16 December – Lisa Sauermann: On the cap-set problem and the slice rank polynomial method (Kovalevskaya Colloquium)
In 2016, Ellenberg and Gijswijt made a breakthrough on the so-called cap-set problem, which is an important problem in additive combinatorics. The problem asks the following: what is the maximum size of a subset of \mathbb{F}_3^n without a three-term arithmetic progression (i.e. without three distinct vectors x, y and z in the set such that x+z=2y)? Ellenberg and Gijswijt proved that any such subset has size at most 2.756^n. Their proof was later reformulated by Tao, introducing what is now called the slice rank polynomial method. This method has also led to progress on several other problems in extremal and additive combinatorics.
This talk will give some background on the cap-set problem, and then explain Tao’s proof of the Ellenberg-Gijswijt bound via the slice rank polynomial method. Sauermann will also discuss some related problems and results.

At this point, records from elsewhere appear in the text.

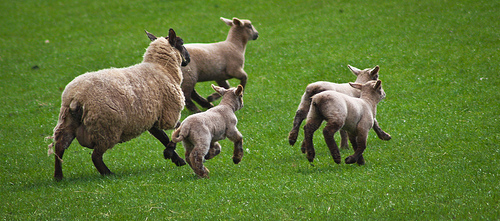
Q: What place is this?
A: It is a field.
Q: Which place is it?
A: It is a field.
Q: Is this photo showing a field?
A: Yes, it is showing a field.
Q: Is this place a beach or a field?
A: It is a field.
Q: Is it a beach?
A: No, it is a field.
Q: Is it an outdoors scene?
A: Yes, it is outdoors.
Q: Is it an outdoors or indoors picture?
A: It is outdoors.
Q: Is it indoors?
A: No, it is outdoors.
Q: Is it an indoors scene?
A: No, it is outdoors.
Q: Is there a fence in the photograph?
A: No, there are no fences.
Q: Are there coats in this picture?
A: Yes, there is a coat.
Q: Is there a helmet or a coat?
A: Yes, there is a coat.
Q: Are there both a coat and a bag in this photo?
A: No, there is a coat but no bags.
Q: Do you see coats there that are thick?
A: Yes, there is a thick coat.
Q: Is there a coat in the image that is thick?
A: Yes, there is a coat that is thick.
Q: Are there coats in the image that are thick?
A: Yes, there is a coat that is thick.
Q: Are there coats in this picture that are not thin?
A: Yes, there is a thick coat.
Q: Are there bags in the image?
A: No, there are no bags.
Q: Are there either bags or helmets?
A: No, there are no bags or helmets.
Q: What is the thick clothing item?
A: The clothing item is a coat.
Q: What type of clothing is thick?
A: The clothing is a coat.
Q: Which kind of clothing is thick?
A: The clothing is a coat.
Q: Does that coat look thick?
A: Yes, the coat is thick.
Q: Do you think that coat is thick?
A: Yes, the coat is thick.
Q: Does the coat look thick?
A: Yes, the coat is thick.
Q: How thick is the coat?
A: The coat is thick.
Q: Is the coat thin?
A: No, the coat is thick.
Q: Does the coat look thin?
A: No, the coat is thick.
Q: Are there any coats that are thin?
A: No, there is a coat but it is thick.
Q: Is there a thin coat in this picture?
A: No, there is a coat but it is thick.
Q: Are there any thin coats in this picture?
A: No, there is a coat but it is thick.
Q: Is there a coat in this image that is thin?
A: No, there is a coat but it is thick.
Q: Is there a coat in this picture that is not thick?
A: No, there is a coat but it is thick.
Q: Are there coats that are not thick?
A: No, there is a coat but it is thick.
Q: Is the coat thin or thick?
A: The coat is thick.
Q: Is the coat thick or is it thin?
A: The coat is thick.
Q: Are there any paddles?
A: No, there are no paddles.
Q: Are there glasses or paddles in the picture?
A: No, there are no paddles or glasses.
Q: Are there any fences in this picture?
A: No, there are no fences.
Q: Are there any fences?
A: No, there are no fences.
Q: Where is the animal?
A: The animal is on the grass.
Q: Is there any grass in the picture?
A: Yes, there is grass.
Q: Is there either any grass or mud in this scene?
A: Yes, there is grass.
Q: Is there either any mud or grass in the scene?
A: Yes, there is grass.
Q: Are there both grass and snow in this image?
A: No, there is grass but no snow.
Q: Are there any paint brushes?
A: No, there are no paint brushes.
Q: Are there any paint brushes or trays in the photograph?
A: No, there are no paint brushes or trays.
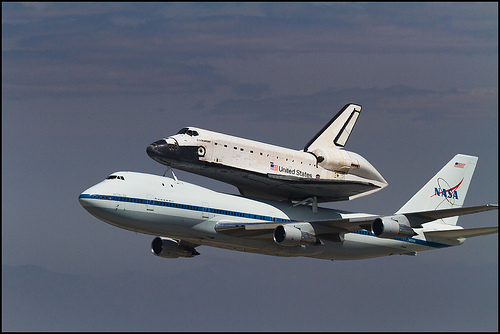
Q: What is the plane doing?
A: Carrying a space shuttle.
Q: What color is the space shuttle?
A: White.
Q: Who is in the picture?
A: There are no people in the picture.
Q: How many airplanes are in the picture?
A: One.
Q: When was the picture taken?
A: During the day.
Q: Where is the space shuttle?
A: On top of the plane.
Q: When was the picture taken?
A: While the plane was carrying the space shuttle.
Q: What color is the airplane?
A: Blue.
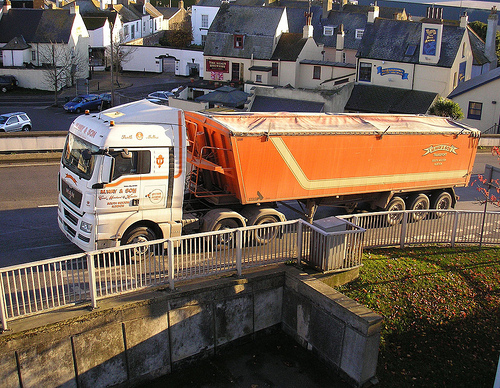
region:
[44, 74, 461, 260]
white truck on the street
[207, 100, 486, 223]
orange bed of truck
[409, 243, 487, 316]
green grass next to gate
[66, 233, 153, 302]
white gate next to vehicle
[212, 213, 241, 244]
tire on a car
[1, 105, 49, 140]
car on the road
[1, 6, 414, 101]
buildings next to the road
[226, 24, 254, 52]
window on a building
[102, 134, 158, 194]
window on a door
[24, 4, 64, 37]
roof of the house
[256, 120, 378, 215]
orange design on truck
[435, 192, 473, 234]
back wheel of truck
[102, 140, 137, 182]
left view mirror of truck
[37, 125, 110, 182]
front window of truck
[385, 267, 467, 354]
green grass in front of house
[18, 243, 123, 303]
white fence in front of house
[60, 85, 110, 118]
sporty car on road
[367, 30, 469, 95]
dirty beige house behind truck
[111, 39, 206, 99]
white building in background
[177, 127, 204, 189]
ladder of orange truck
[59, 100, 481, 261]
a big diesel truck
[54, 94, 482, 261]
an 18-wheeler truck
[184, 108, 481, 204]
an orange cargo container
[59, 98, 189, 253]
white cab with an orange stripe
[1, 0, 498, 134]
a neighborhood in the background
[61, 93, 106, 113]
a small blue car in the background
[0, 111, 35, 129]
a grey suv in the background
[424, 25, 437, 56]
a blue sign on chimney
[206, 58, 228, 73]
a red sign on house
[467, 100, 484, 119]
a closed window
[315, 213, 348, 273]
a public trashcan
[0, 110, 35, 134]
a small SUV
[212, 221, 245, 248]
the wheel of a truck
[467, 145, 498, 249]
a small tree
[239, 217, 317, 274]
a white iron rail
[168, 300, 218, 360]
a cement retaining wall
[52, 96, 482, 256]
a large orange truck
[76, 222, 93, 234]
the headlight of a truck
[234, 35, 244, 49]
a window of a building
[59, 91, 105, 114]
a small blue car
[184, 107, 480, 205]
orange and white rig attached to a white truck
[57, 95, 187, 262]
white and orange industrial truck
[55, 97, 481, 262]
white truck pulling an orange rig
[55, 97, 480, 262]
industrial white truck carrying materials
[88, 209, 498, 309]
white metal fence beside the bridge ramp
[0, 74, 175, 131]
four cars in a parking lot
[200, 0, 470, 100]
two commercial business establishments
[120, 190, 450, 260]
six tires on the left side of industrial truck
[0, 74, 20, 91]
back side of a small SUV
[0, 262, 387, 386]
cement retaining wall below a metal fence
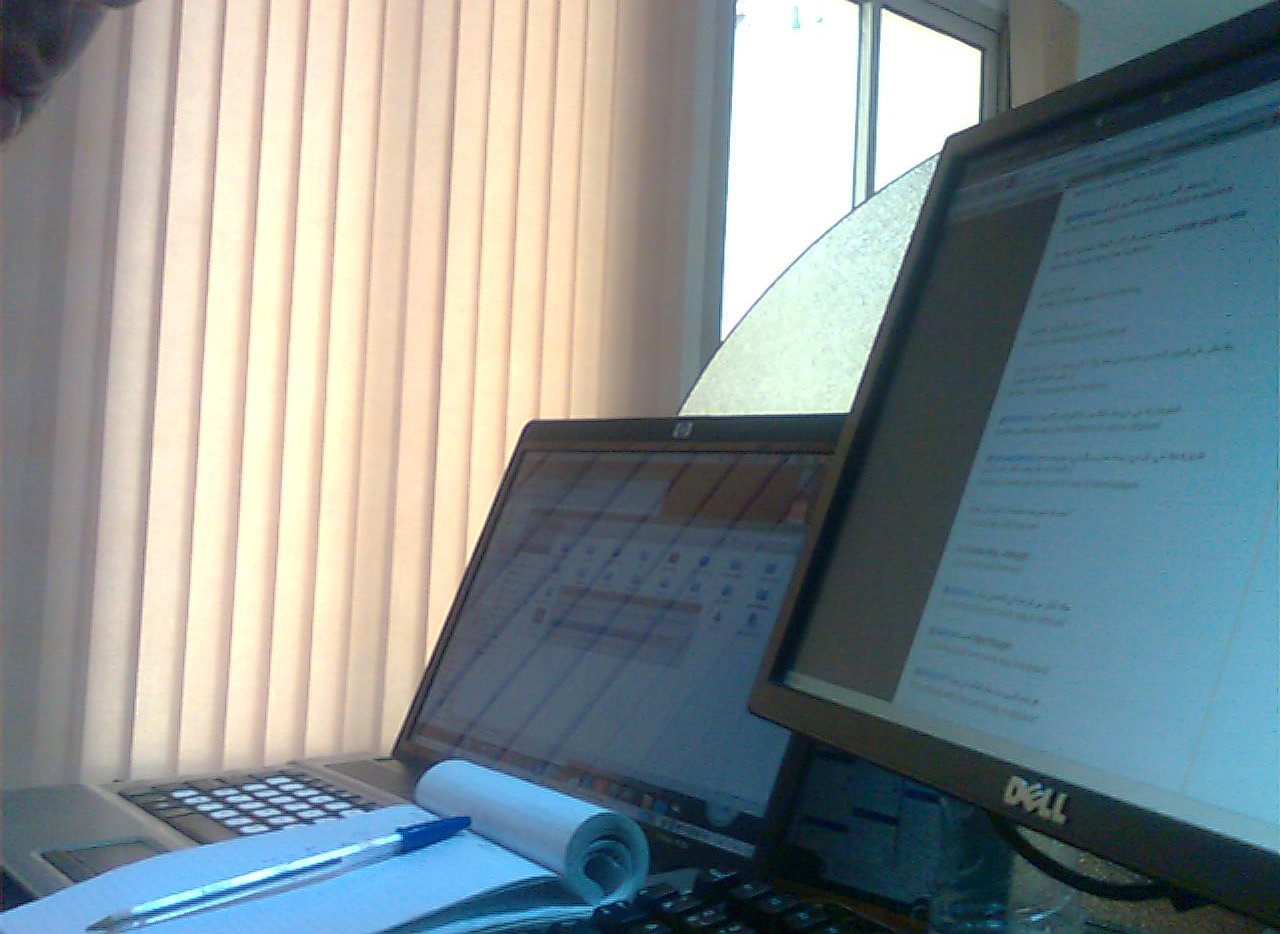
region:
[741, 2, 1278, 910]
Dell flatscreen computer monitor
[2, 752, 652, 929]
Pad of paper with a pen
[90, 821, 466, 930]
Pen resting on a pad of paper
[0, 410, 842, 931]
Laptop computer with a pad of paper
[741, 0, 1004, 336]
Sliding glass door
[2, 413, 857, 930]
Laptop using a Windows operating system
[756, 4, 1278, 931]
Computer monitor using an internet browser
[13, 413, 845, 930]
An HP laptop with touchpad and keyboard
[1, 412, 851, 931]
the laptop is open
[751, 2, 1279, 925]
the black screen leaning back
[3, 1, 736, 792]
the blinds in front of the sliding door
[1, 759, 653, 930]
the notepad on the laptop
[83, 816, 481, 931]
the blue pen on the notepad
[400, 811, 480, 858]
the blue cap on the pen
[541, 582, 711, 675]
the loading bad on the laptop screen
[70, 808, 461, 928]
Pen with blue ink.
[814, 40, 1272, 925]
Computer monitor by Dell.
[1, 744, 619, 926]
Pen and paper for taking notes.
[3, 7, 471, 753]
Window shades are closed.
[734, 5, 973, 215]
Large windows in office.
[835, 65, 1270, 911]
Black desktop computer monitor.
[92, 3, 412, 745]
Floor-to-ceiling window shades.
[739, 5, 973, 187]
Sunlight beams through windows.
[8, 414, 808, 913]
Laptop in working condition.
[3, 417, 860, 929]
An open laptop computer.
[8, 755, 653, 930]
An open blue notepad.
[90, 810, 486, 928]
A pen on a note pad.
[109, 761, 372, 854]
A half of a keyboard.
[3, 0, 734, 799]
A set of mini blinds.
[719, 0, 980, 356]
A couple of windows.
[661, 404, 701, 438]
A dell laptop computer logo.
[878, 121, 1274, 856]
A window on a computer.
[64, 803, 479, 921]
pen on the pad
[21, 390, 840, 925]
laptop on the table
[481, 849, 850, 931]
keyboard on the desk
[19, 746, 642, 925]
writing pad on the laptop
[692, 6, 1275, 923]
computer monitor on the desk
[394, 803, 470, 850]
blue cap on the pen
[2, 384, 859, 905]
laptop on the desk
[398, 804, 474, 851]
the blue plastic top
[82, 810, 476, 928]
the blue plastic pen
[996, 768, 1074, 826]
the silver dell logo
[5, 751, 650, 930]
the white notebook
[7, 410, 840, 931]
the open laptop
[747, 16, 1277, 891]
the dell compiter monitor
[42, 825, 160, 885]
the track pad of the laptop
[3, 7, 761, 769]
the plastic white hanging blinds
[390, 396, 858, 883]
the screen of the laptop is turn on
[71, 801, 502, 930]
the pen has blue cup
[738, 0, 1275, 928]
a flat screen computer monitor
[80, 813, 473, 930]
a blue ink pen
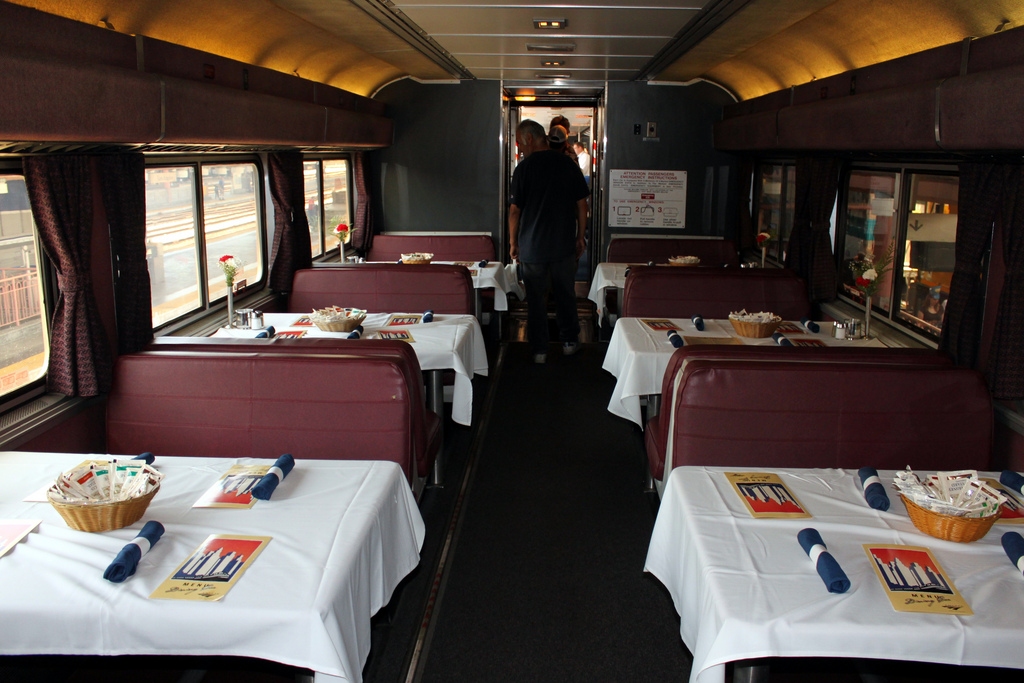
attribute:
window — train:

Lisa Sauermann is an Assistant Professor in Mathematics at the Massachusetts Institute of Technology (MIT). Her main research area is extremal combinatorics, and in her work she often applies algebraic and probabilistic methods. She is originally from Dresden and completed her undergraduate studies in Bonn. She obtained her PhD in 2019 at Stanford University, and afterwards spent time as a postdoctoral fellow at Stanford University and the Institute for Advanced Study (IAS) in Princeton before moving to MIT in 2021.